Surf Allah. Photo by Tiana Douglas

In 2006, Sheri Barclay was living in Edmonton, Alberta, where she had a music zine interviewing groups like the Yeah Yeah Yeahs and a local Metallica cover band, and hosted a radio show on the University of Alberta station CJSR-FM. Sheri is an unapologetic personality with good taste and a decent drawl, and her show, The Barclay Hour, was eventually picked up by Viva Radio, American Apparel’s internet broadcasting station housed in Park Slope. The hipster clothing brand fit a particular New York moment, advertising with billboards of Woody Allen film stills and tuning the stores to Turn On the Bright Lights. That physical and music landscape could never exist today.

The DIY scene was founded decades ago on punk proclivity and anti-establishment necessity, as the commercial music industry dominated official venues. Now the capital of creativity is more easily harnessed than ever before. The typical avenues of the Facebook conglomerate seemed at first an innovative way to promote an artist’s work (how could anyone become an overnight sensation without the internet?) but tear the thin sheen off the algorithm and that work is a commodity in a marketing ploy that is not the artist’s own. Online, the quantity of positive reception beats the quality of content.

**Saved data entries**
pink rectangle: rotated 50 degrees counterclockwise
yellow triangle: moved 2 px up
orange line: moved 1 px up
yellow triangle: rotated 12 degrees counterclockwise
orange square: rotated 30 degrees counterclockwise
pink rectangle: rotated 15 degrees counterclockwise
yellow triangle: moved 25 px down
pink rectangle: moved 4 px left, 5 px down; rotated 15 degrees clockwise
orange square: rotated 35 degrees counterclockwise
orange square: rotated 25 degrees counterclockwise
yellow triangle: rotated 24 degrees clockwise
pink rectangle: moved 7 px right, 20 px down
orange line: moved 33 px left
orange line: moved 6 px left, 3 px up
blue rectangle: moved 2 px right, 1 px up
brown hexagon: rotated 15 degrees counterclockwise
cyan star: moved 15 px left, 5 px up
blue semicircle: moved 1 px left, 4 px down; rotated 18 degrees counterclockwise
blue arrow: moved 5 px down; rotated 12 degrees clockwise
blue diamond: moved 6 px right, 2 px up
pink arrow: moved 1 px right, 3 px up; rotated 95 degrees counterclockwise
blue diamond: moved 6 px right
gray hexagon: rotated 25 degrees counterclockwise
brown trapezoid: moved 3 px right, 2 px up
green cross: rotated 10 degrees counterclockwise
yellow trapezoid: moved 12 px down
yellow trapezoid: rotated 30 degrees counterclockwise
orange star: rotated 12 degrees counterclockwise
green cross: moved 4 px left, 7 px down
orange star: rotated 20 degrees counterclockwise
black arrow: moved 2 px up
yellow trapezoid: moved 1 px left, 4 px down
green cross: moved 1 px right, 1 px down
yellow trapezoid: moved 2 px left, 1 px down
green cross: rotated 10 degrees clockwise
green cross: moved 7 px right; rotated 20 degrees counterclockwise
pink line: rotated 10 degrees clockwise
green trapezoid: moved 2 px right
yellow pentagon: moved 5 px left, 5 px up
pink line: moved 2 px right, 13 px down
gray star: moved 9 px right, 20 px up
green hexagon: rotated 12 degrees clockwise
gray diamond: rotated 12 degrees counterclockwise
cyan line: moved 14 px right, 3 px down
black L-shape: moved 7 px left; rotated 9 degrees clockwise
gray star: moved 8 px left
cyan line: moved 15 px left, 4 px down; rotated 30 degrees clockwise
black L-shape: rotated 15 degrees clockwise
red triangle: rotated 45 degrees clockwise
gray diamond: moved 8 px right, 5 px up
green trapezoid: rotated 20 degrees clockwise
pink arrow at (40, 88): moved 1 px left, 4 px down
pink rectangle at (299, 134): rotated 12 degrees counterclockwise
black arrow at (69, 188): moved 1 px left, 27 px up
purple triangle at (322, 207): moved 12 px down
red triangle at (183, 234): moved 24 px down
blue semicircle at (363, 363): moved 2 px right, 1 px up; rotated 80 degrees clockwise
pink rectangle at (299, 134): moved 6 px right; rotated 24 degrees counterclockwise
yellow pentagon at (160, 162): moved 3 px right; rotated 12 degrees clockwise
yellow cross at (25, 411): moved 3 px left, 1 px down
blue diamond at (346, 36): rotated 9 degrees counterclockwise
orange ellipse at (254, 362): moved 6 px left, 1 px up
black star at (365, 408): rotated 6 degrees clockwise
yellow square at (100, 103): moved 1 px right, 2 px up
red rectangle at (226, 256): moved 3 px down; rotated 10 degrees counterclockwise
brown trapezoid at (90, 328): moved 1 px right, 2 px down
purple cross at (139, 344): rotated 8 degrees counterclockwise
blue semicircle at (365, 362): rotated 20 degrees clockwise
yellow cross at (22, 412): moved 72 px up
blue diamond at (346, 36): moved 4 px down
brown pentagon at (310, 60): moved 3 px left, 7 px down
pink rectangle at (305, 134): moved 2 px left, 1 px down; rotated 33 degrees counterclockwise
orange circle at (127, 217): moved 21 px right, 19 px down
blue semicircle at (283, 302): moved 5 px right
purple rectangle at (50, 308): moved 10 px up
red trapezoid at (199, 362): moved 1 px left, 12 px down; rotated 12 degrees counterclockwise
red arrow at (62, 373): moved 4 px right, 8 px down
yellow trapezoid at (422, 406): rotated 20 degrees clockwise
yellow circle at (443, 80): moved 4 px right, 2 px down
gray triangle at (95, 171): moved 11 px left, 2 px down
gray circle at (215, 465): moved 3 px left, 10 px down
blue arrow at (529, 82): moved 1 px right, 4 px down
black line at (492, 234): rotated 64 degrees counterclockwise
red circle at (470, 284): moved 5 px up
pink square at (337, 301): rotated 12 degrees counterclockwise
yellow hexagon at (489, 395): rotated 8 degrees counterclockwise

**Written task 1**
Do these statements agree with the passage about Sheri Barclay? Answer yes or no for each, quoting the words that decide it. (a) In 2006, Sheri Barclay was living in Toronto. (b) Sheri Barclay hosted a radio show on a University of Alberta station. (c) Online, the quality of content beats the quantity of positive reception.
**Written task 2**
In the passage about Sheri Barclay, what was the name of her radio show?

**Task solution 1**
(a) No: "In 2006, Sheri Barclay was living in Edmonton, Alberta"
(b) Yes: "hosted a radio show on the University of Alberta station CJSR-FM"
(c) No: "Online, the quantity of positive reception beats the quality of content."

**Task solution 2**
The Barclay Hour